For this reason, we put together an editorial board of whom one-third are scholars from outside the US and over half are women. We also make sure that no issue goes to press without significant input from women authors and reviewers. But we still have a long way to go. Although our authors have hailed from North America (both Canada and the US), Australia, New Zealand, Europe, Georgia, and Israel, until now we have lacked research contributions from Central or East Asia, or the continents of South America and Africa. We are not particularly unique among our peer publications in this regard, but I would like to see the world of scholarship become more integrated. I would also like us to publish research from a more racially diverse body of authors. As scholars, many of us have become increasingly aware of how we assume a “white gaze” on the part of the late ancient people we study. Good scholarship and good professional citizenship require us to work much harder to diversify our field.
Schmidt: What recent SLA articles are you excited about?

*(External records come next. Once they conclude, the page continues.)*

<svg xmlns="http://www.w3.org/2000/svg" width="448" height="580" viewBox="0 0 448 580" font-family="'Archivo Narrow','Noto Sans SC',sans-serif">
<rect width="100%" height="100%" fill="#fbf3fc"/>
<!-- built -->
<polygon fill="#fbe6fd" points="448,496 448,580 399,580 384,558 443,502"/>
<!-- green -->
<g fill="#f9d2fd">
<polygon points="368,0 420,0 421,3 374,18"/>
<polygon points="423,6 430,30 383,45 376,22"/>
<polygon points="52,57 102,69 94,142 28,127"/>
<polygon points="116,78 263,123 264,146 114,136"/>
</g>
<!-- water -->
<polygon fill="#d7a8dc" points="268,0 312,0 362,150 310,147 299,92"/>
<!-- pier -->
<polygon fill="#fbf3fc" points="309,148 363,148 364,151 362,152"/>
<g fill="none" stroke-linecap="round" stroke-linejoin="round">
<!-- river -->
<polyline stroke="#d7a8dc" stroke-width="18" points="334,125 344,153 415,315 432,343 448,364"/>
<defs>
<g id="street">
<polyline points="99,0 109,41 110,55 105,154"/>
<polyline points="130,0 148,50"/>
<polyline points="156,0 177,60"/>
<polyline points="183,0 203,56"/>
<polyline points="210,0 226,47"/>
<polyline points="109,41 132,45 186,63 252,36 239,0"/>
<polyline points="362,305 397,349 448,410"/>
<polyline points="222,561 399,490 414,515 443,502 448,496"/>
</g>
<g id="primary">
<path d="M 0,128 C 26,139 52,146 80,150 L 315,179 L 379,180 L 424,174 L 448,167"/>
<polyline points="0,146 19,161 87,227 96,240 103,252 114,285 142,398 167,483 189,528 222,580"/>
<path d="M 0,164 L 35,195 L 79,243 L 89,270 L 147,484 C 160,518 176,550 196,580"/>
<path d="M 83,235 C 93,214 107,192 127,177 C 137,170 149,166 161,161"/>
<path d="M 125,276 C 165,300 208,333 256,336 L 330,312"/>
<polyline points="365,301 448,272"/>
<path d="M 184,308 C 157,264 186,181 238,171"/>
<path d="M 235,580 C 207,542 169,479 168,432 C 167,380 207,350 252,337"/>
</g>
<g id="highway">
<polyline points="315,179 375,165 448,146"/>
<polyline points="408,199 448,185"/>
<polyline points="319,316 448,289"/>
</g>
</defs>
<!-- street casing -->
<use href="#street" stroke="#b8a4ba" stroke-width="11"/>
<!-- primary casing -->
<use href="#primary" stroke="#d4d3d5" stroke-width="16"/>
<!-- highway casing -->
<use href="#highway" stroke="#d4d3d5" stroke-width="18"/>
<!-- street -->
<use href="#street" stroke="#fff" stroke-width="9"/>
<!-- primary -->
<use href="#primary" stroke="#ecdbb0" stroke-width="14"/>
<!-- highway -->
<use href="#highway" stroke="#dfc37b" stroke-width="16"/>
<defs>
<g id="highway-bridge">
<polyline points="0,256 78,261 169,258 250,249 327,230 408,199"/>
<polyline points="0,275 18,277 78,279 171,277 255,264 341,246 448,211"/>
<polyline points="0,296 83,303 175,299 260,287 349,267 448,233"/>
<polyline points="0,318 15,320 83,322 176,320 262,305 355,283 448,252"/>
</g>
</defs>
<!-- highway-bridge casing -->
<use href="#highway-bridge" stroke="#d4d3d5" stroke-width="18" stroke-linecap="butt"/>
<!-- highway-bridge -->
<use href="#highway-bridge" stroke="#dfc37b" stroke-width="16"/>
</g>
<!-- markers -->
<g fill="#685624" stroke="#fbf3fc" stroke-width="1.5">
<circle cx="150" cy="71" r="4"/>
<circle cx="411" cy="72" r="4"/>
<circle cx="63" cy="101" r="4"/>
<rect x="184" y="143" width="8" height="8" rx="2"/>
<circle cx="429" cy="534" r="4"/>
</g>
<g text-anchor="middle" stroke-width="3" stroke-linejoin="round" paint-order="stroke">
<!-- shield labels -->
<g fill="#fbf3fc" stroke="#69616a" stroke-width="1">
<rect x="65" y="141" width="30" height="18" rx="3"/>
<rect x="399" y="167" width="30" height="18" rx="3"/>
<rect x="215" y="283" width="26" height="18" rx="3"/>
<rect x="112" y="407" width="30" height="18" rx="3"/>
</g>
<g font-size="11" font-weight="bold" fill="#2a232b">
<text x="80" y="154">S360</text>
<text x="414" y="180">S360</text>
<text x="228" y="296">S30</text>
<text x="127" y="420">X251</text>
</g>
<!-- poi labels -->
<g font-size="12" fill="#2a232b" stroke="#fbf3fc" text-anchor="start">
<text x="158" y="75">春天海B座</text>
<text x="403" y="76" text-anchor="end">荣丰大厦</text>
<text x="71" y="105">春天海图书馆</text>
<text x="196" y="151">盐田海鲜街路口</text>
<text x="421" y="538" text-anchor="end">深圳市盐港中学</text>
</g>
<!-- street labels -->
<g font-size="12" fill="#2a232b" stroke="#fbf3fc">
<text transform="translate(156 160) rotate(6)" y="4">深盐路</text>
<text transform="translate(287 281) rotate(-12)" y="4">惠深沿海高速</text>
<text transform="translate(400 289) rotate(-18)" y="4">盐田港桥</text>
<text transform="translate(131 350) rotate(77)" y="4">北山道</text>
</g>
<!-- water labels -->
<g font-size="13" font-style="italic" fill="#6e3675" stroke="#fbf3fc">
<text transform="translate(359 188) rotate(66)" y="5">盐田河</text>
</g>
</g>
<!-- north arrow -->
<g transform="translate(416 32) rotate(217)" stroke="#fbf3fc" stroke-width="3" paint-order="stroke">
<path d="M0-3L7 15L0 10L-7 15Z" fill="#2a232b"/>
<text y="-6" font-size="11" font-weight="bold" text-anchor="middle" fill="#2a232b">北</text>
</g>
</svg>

Digeser: We have published so much great scholarship lately, that it’s hard to choose! Grace Stafford’s article on women’s pilgrimage (SLA 3.2) is definitely a highlight: such an innovative, sensitive reading of material evidence and architecture to imagine women as full and frequent participants in these late ancient ritual excursions. The special issue edited by Julia Hillner on clerical exile (SLA 3.3) brought us fully into the world of digital humanities publications. Most recently, Blossom Stefaniw’s Viewpoint essay on feminist historiography (4.3) has been a blockbuster. Her penetrating critique of contemporary historiography garnered the attention of late ancient scholars (and beyond) in a wide range of venues, from Yale’s Late Antiquity Reading Group and—via Twitter—to scholars and followers of all eras of history around the globe, including Japan and South America.
Schmidt: Having now helmed a journal, you’ve seen how academic publishing works from a different vantage point than many scholars. How has that changed your perspectives on scholarly communication?
Digeser: More than anything else, editing SLA has opened my eyes to the privileges and responsibilities that comes with being an editor of a major journal such as SLA. People often talk about how senior scholars tend to serve as “gate-keepers” to the field, keeping the discipline on the straight and narrow, conforming to their idea of what is good or right. I would much rather be a nexus builder, putting people and their ideas in touch with one another, whether within our virtual pages or in the seminars, offices, libraries and classrooms where our scholarship will be read.